You might be aware of the ideal gas formula from high school: PV=nRT.

This formula is cool and all, but it only works for ideal gasses, and one of the crucial assumptions is that ideal gas molecules don't interact with each other. Of course, this is not true at all in the real world. Gas molecules can have attractive or repulsive forces to each other, which can have some interesting consequences.

The main one is that if gas molecules attract and you spread them out, they will need to absorb energy in order to overcome those attractive forces. In other words, its surroundings gets colder. Vice versa, if you squeeze the gas molecules together, they will release energy, and the surroundings get hotter.

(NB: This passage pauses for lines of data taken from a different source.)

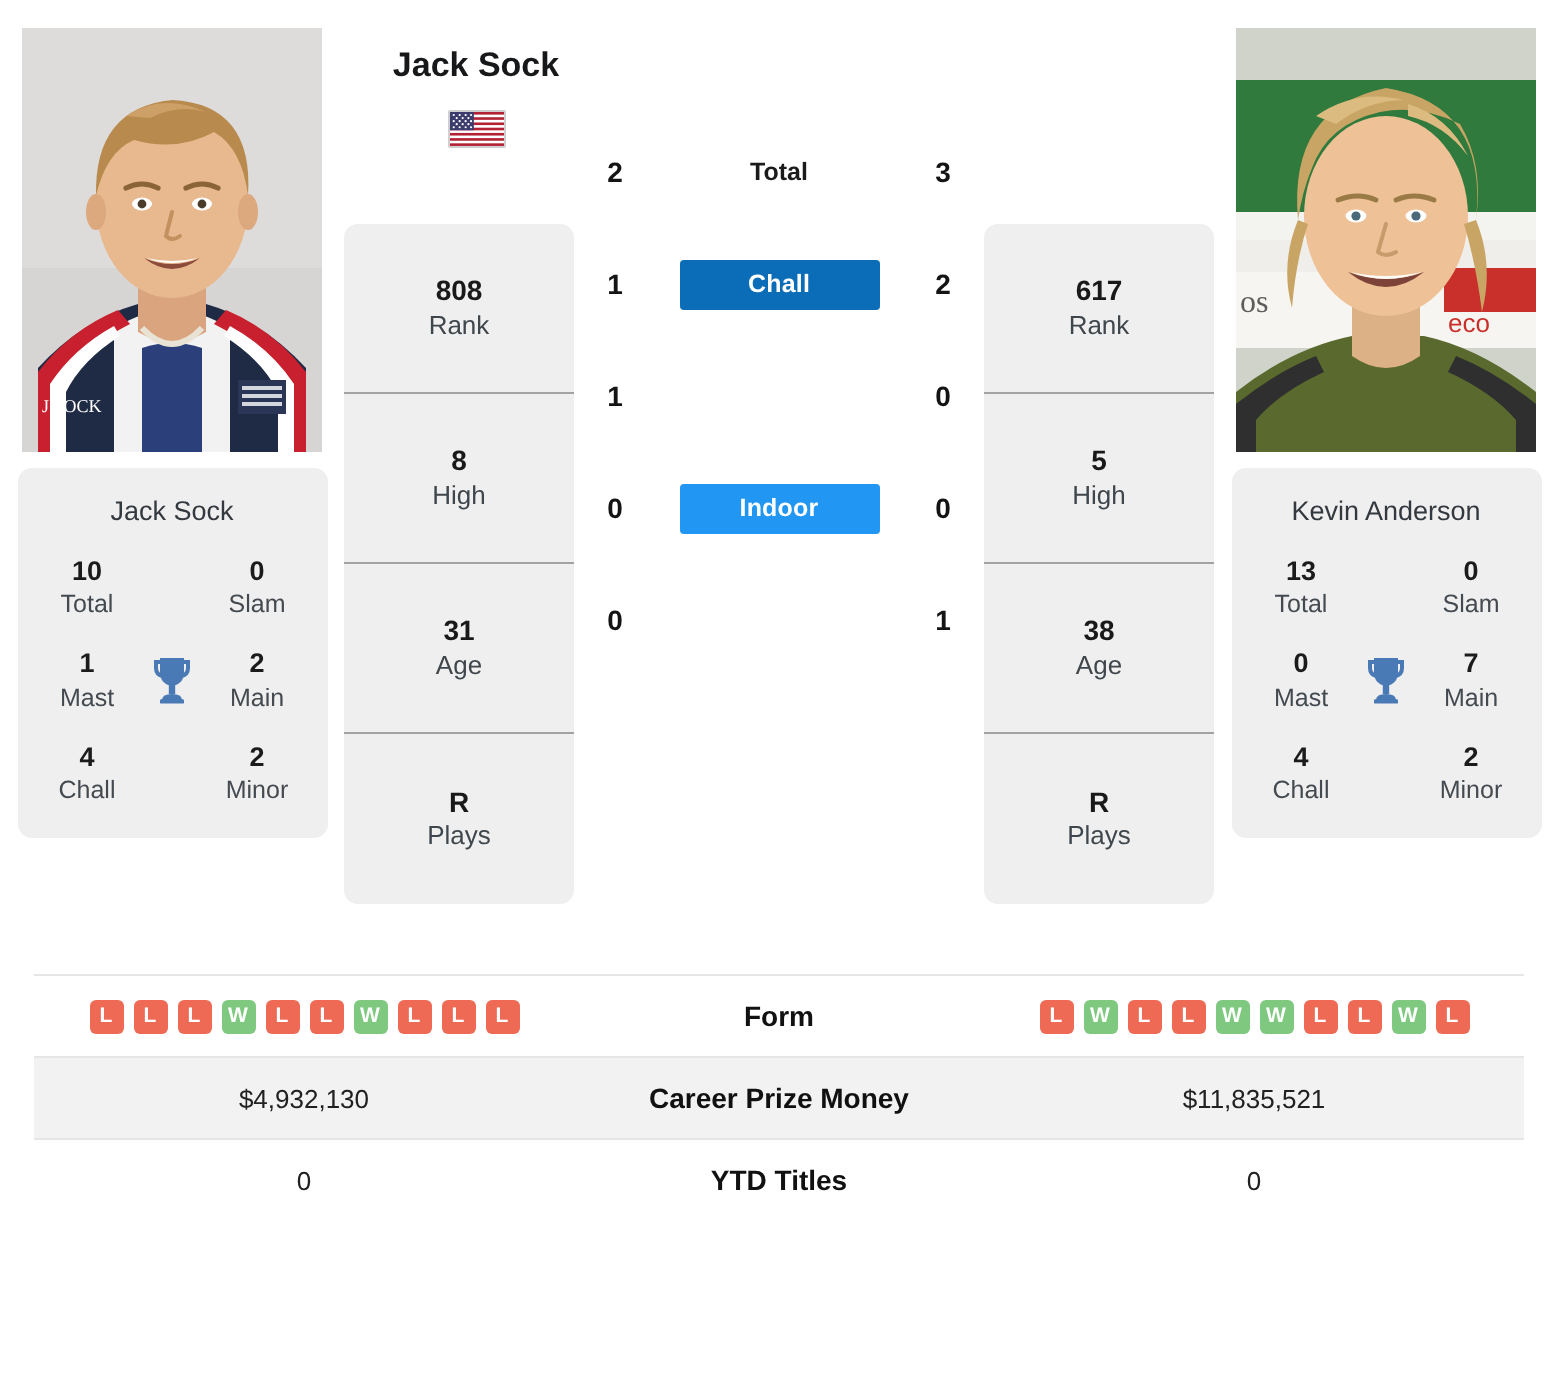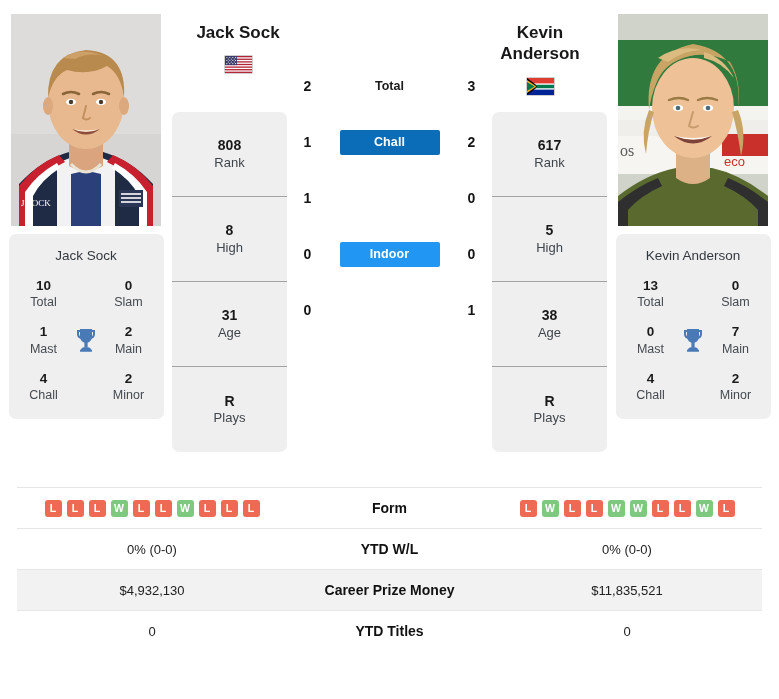"Kevin" div.phead { html: <div> <div>Kevin</div> <div>Anderson</div> <div> <svg> <rect></rect> <path></path> <path></path> <path></path> <path></path> <path></path> <path></path> <path></path> <path></path> <path></path> </svg> </div> </div> -> none }
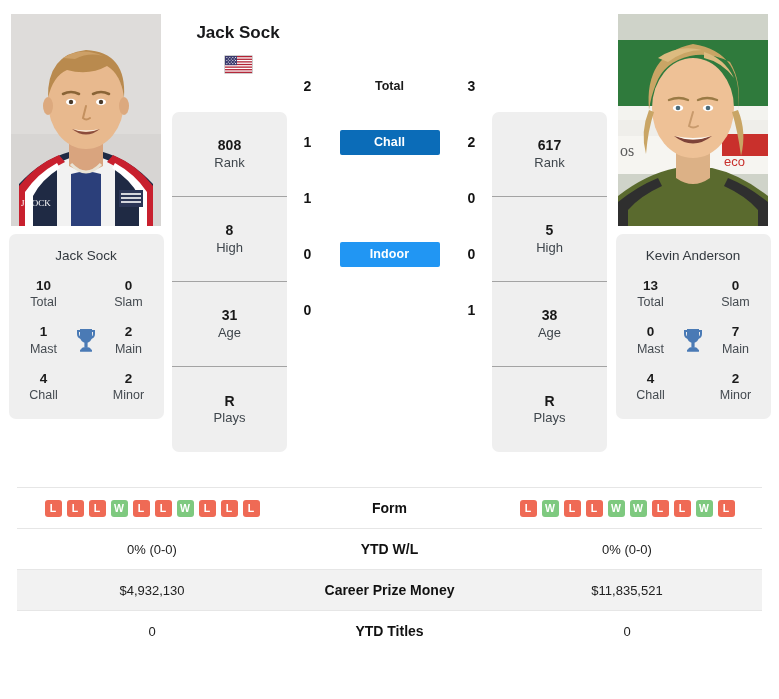"0% (0-0)" tr.plain { html: <tr> <td>0% (0-0)</td> <td>YTD W/L</td> <td>0% (0-0)</td> </tr> -> none }
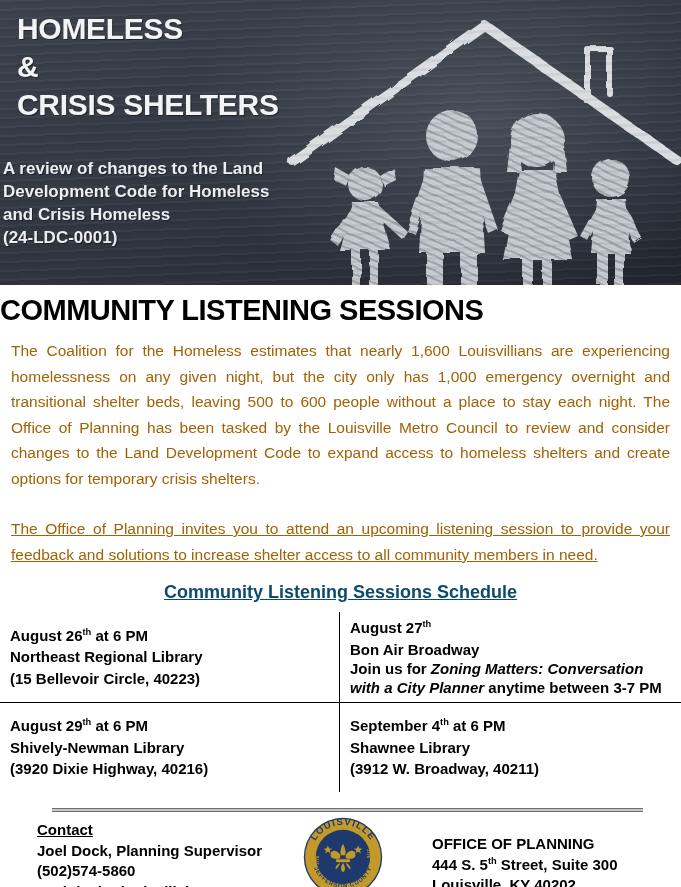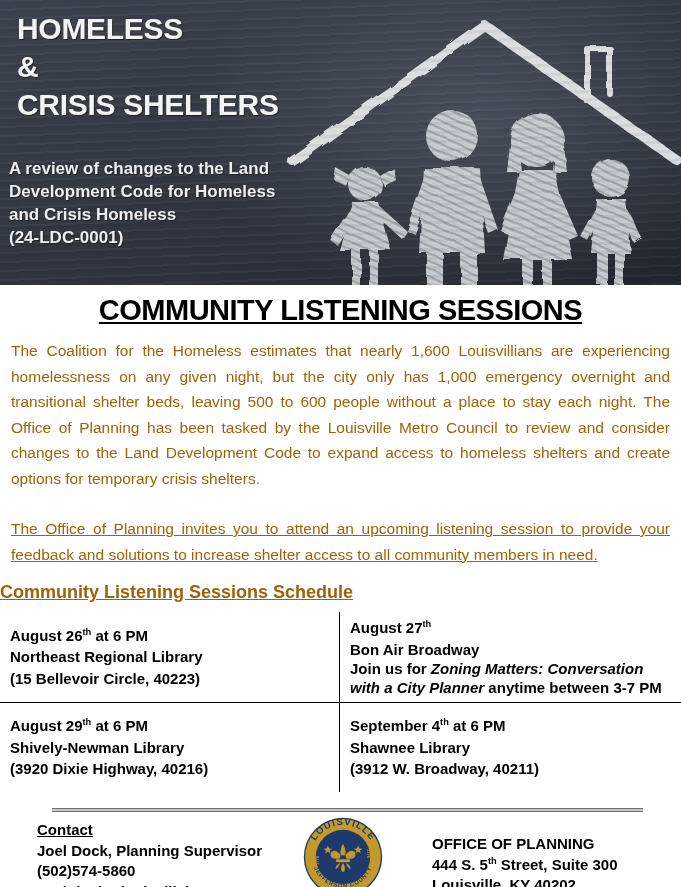"A review of changes to" .hero-sub { left: 9px -> 3px }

You might start to see where we're going with this. Building a refrigerator just involves smartly squeezing and releasing a gas in the right order. Expand the gas to cool it down, then pass it through the fridge interior so that it can absorb heat. Then, take out the gas, and squeeze to get it hotter. Pass the gas through a radiator to dissipate the heat. Rinse and repeat.

This concept is also why leaks in pressurized gas tanks tend to freeze over - the gas inside is constantly expanding, and is therefore constantly absorbing heat. On the other hand, hydrogen gas, which is repulsive instead of attractive, will get hotter when it leaks, which can lead to an explosion.